▶ To do: Down to the last line of the listing, starting at the one with "Rólunk mondták", retype each line exactly. Do not copy the pictures.

■ ■ ■

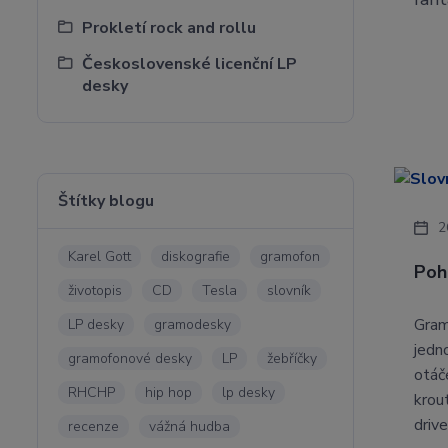
Prokletí rock and rollu
Československé licenční LP
desky
Štítky blogu
2
Karel Gott
diskografie
gramofon
Poh
životopis
CD
Tesla
slovník
Gram
LP desky
gramodesky
jedn
gramofonové desky
LP
žebříčky
otáč
RHCHP
hip hop
lp desky
krou
driv
recenze
vážná hudba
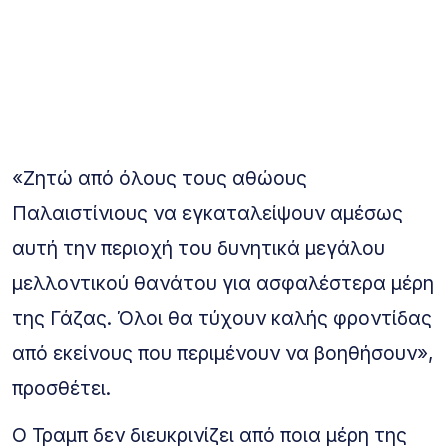
«Ζητώ από όλους τους αθώους
Παλαιστίνιους να εγκαταλείψουν αμέσως
αυτή την περιοχή του δυνητικά μεγάλου
μελλοντικού θανάτου για ασφαλέστερα μέρη
της Γάζας. Όλοι θα τύχουν καλής φροντίδας
από εκείνους που περιμένουν να βοηθήσουν»,
προσθέτει.
Ο Τραμπ δεν διευκρινίζει από ποια μέρη της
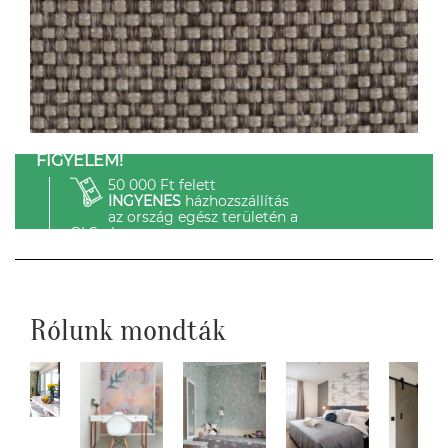
FIGYELEM!
50 000 Ft felett
INGYENES
házhozszállítás
az ország egész területén a
GLS-el.
Rólunk mondták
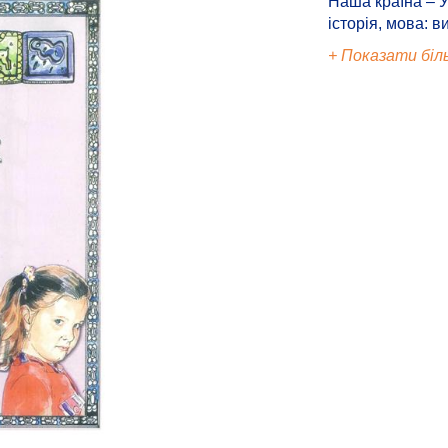
Наша країна – У
історія, мова: в
+ Показати біл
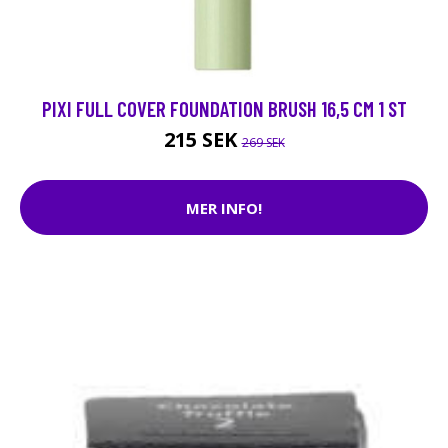
PIXI FULL COVER FOUNDATION BRUSH 16,5 CM 1 ST
215 SEK
269 SEK
MER INFO!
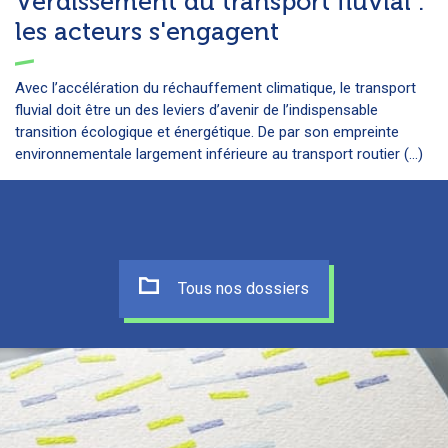
Verdissement du transport fluvial :
les acteurs s'engagent
Avec l’accélération du réchauffement climatique, le transport
fluvial doit être un des leviers d’avenir de l’indispensable
transition écologique et énergétique. De par son empreinte
environnementale largement inférieure au transport routier (...)
Tous nos dossiers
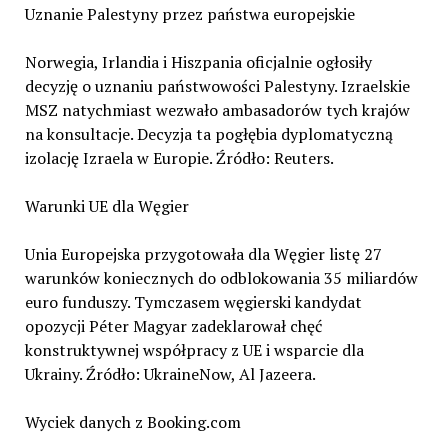
Uznanie Palestyny przez państwa europejskie
Norwegia, Irlandia i Hiszpania oficjalnie ogłosiły
decyzję o uznaniu państwowości Palestyny. Izraelskie
MSZ natychmiast wezwało ambasadorów tych krajów
na konsultacje. Decyzja ta pogłębia dyplomatyczną
izolację Izraela w Europie. Źródło: Reuters.
Warunki UE dla Węgier
Unia Europejska przygotowała dla Węgier listę 27
warunków koniecznych do odblokowania 35 miliardów
euro funduszy. Tymczasem węgierski kandydat
opozycji Péter Magyar zadeklarował chęć
konstruktywnej współpracy z UE i wsparcie dla
Ukrainy. Źródło: UkraineNow, Al Jazeera.
Wyciek danych z Booking.com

■ ■ ■

▶ Problem solution:
Rólunk mondták
Наша країна – У
історія, мова: в
+ Показати біл
PIXI FULL COVER FOUNDATION BRUSH 16,5 CM 1 ST
215 SEK
269 SEK
MER INFO!
Verdissement du transport fluvial :
les acteurs s'engagent
Avec l’accélération du réchauffement climatique, le transport
fluvial doit être un des leviers d’avenir de l’indispensable
transition écologique et énergétique. De par son empreinte
environnementale largement inférieure au transport routier (...)
Tous nos dossiers
Uznanie Palestyny przez państwa europejskie
Norwegia, Irlandia i Hiszpania oficjalnie ogłosiły
decyzję o uznaniu państwowości Palestyny. Izraelskie
MSZ natychmiast wezwało ambasadorów tych krajów
na konsultacje. Decyzja ta pogłębia dyplomatyczną
izolację Izraela w Europie. Źródło: Reuters.
Warunki UE dla Węgier
Unia Europejska przygotowała dla Węgier listę 27
warunków koniecznych do odblokowania 35 miliardów
euro funduszy. Tymczasem węgierski kandydat
opozycji Péter Magyar zadeklarował chęć
konstruktywnej współpracy z UE i wsparcie dla
Ukrainy. Źródło: UkraineNow, Al Jazeera.
Wyciek danych z Booking.com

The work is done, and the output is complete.